Which tells me they are simply trying to get a rise out of someone.

The way the grammar is constructed I would not be surprised if this came from a pre-teen.

  • I've been in the government contracting space for about six months but those emails look to me to be about the level of competency I'm seeing with many of my colleagues. Spaghetti code with no unit tests and nobody knows how to use a debugger let alone a profiler. Getting irrationally mad at open source devs for making changes as if they were supposed keep the Jira tickets they were working on in mind specifically. Lack of ownership. Finger pointing. This looks quite real to me.

  • If it's not a troll I don't know what is, if it's for real that person has to have some serious mental health problems.

    • Trolls prefer to use public fora in order to upset the greatest number of people possible. They don't target individuals through private correspondence.

If this guy really lost a multi-million dollar defense project maybe the US Government should donate some money to Curl as a thank you.

I agree; this seems like someone with so little technical ability, that I wouldn't be surprised if he did manage to talk someone into a buying a multi million dollar defense project he could not deliver...

> I lost my family, my country my friends, my home and 6 years of work trying to build a better place for posterity.

I get loosing your family / home / friends, but a country? Where did that go?

  • This sounds like the result of unscrupulous "boot camps" that are common in countries like India - people are told if they sign up and pay $life_savings they can become a programmer and be hired by "The US Government" or other companies for enormous amounts of money.

    A mundane class is offered with impractical advice and they're left with no money, little skills, and spamming the internet trying to get "their contract" - and if it doesn't materialize and they go back to the boot camp to complain the scammers blame it on "curl" - see the haxx.se domain? Clearly a hax0r ruined your chance at a better life.

    • Really? The kind of language used in that post about defense contracts and "my country" and "dipshit" screams India to you?

      Or do you just have a prejudice about India and you wanted to make that point anyway?

    • > This sounds like the result of unscrupulous "boot camps" that are common in countries like India

      Based on the rest of your description, those boot camps sound a lot like that Trump University.

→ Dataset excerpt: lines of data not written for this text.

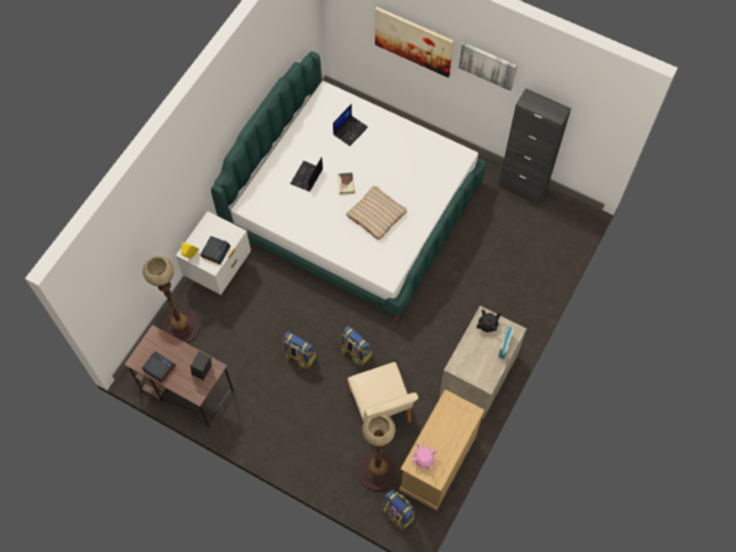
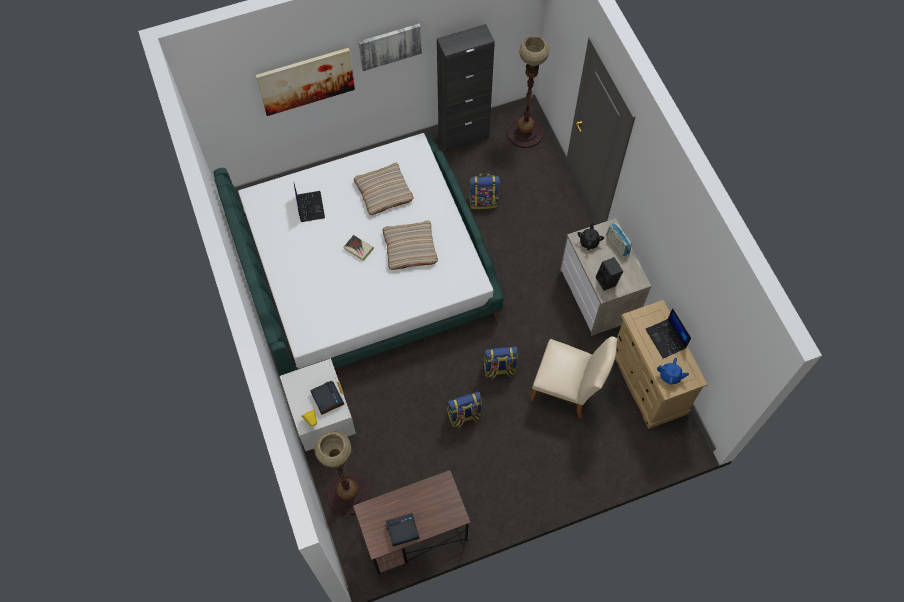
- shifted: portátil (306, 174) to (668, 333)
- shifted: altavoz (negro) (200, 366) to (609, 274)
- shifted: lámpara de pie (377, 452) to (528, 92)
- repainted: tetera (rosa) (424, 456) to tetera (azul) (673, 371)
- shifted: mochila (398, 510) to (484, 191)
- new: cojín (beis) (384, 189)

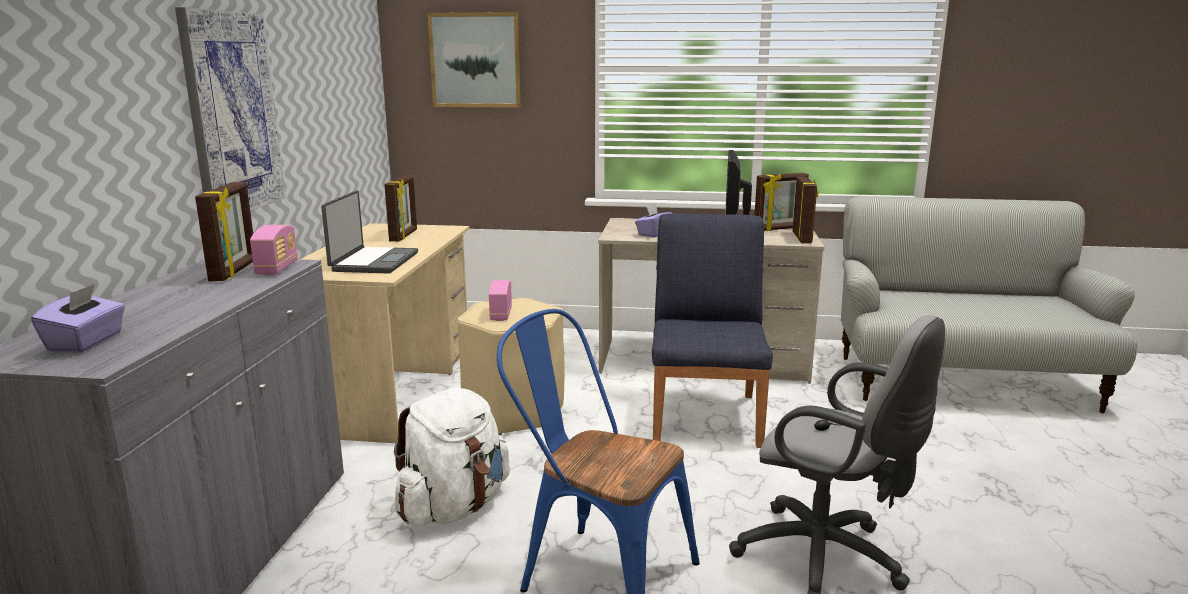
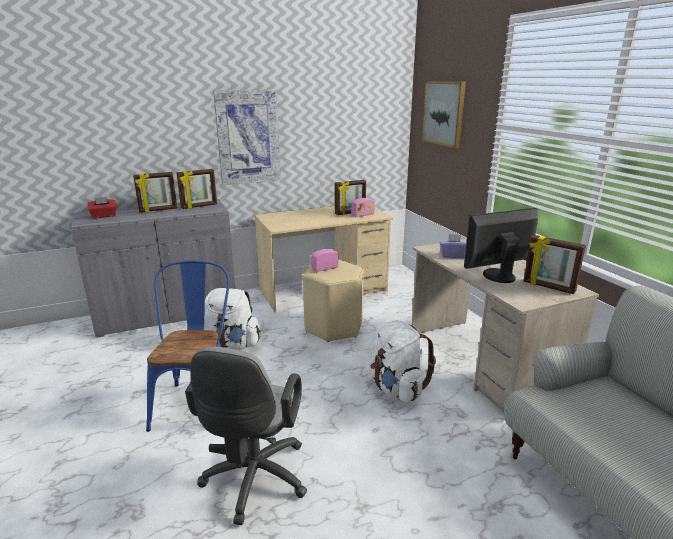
- shifted: portarretratos (805, 210) to (155, 192)
- gone: portátil (369, 231)
- swapped: silla (azul) (712, 331) to mochila (blanco) (402, 361)
- shifted: radio (274, 250) to (363, 207)
- repainted: caja de pañuelos (morado) (78, 318) to caja de pañuelos (rojo) (102, 208)

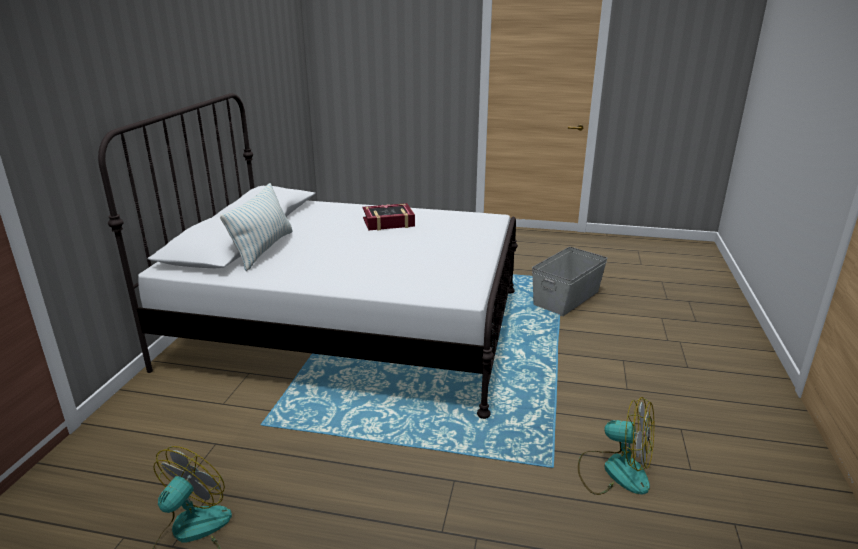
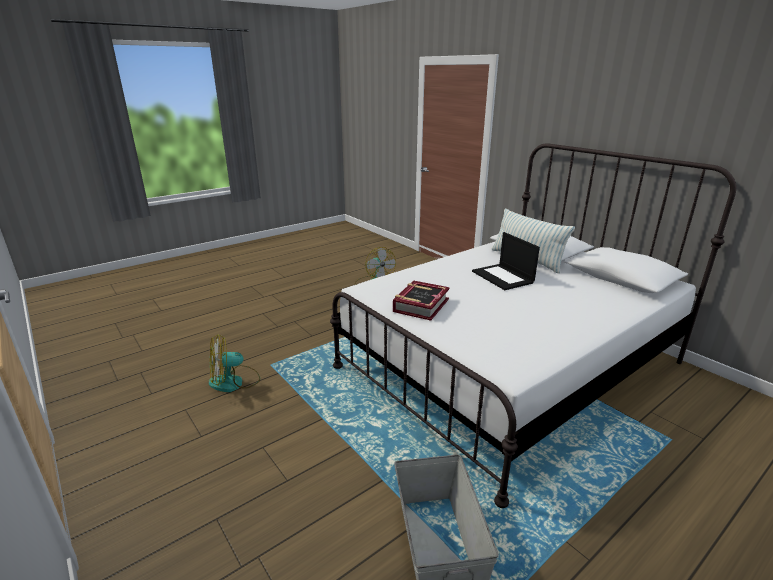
- shifted: libro (388, 217) to (421, 301)
- new: portátil (506, 261)

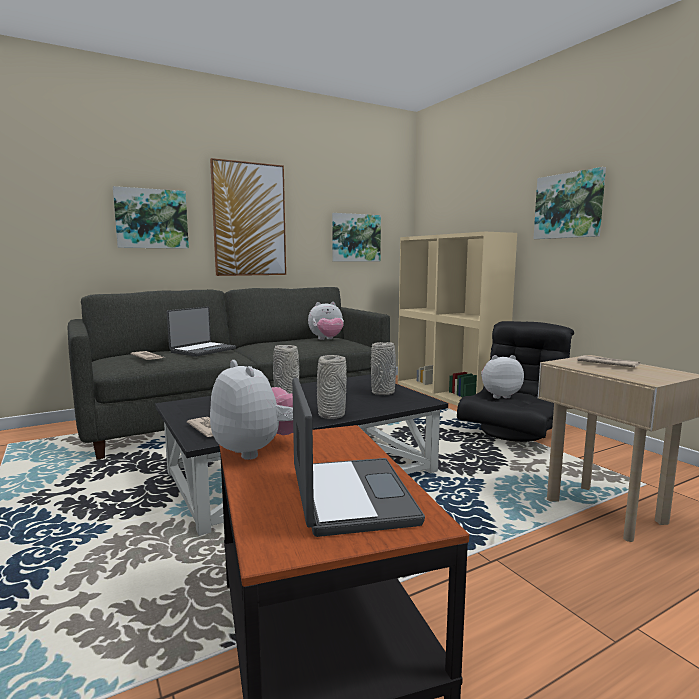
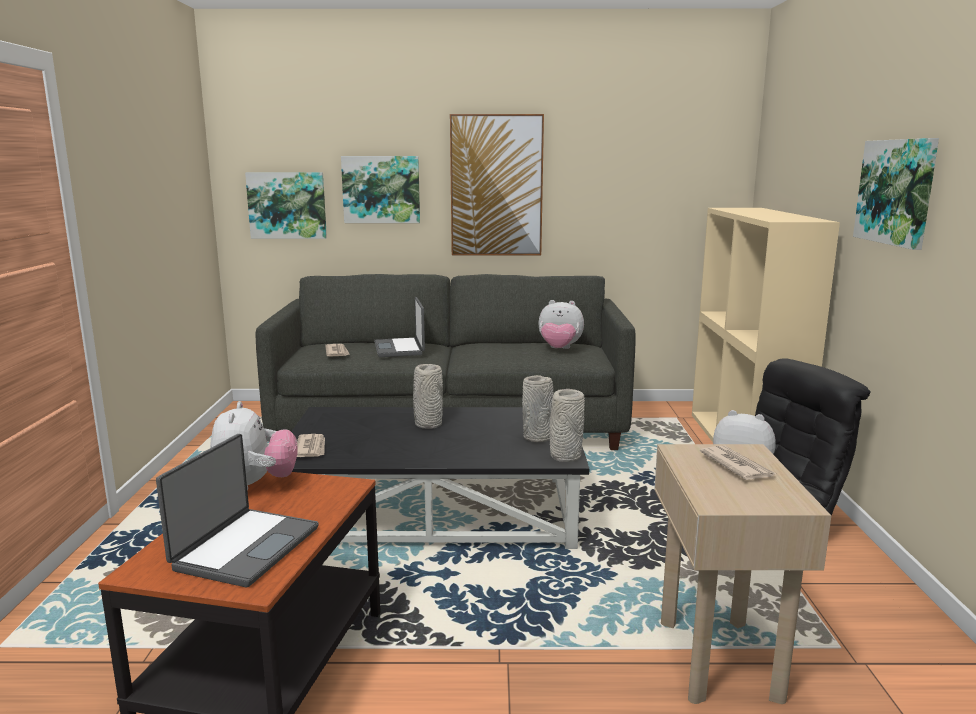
- shifted: cuadro (356, 237) to (286, 205)
- rotated: portátil (201, 331) = (399, 327) 105 degrees clockwise
- shifted: florero (gris) (332, 387) to (567, 425)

My bet is on GPT-2 (GPT-3 would probably generate better text). This whole reply just isn't coherent (first it's a defence contract, then it's learning software for kids?). So either AI generated or someone with some mental illness.

  • Yeah, I have a seriously hard time believing someone responsible for a multibillion dollar defence project writes that shit.

    • Sadly, I see it as in the realm of possibility.

      Gov contracting is an ecosystem on its own and those that figure out the bureaucratic hoops can survive a long time without needed much technical knowledge. Some of those individuals lose touch with what is going on outside of the defense industrial base.

    • I once had a guy who ran an enterprise supplying software to the defence sector try to swing a punch at me in a meeting, so I can believe it.

I thought that the ads are from Daniel's email client. Not that it detracts from your point.

  • Daniel wrote the email contains screenshots that look like they came from a phone, and the image shows one of them.

    So the ad is from this Al guy.

    • Yeah, I realised I was talking BS. Unfortunately HN doesn't allow me to edit/delete the comment anymore.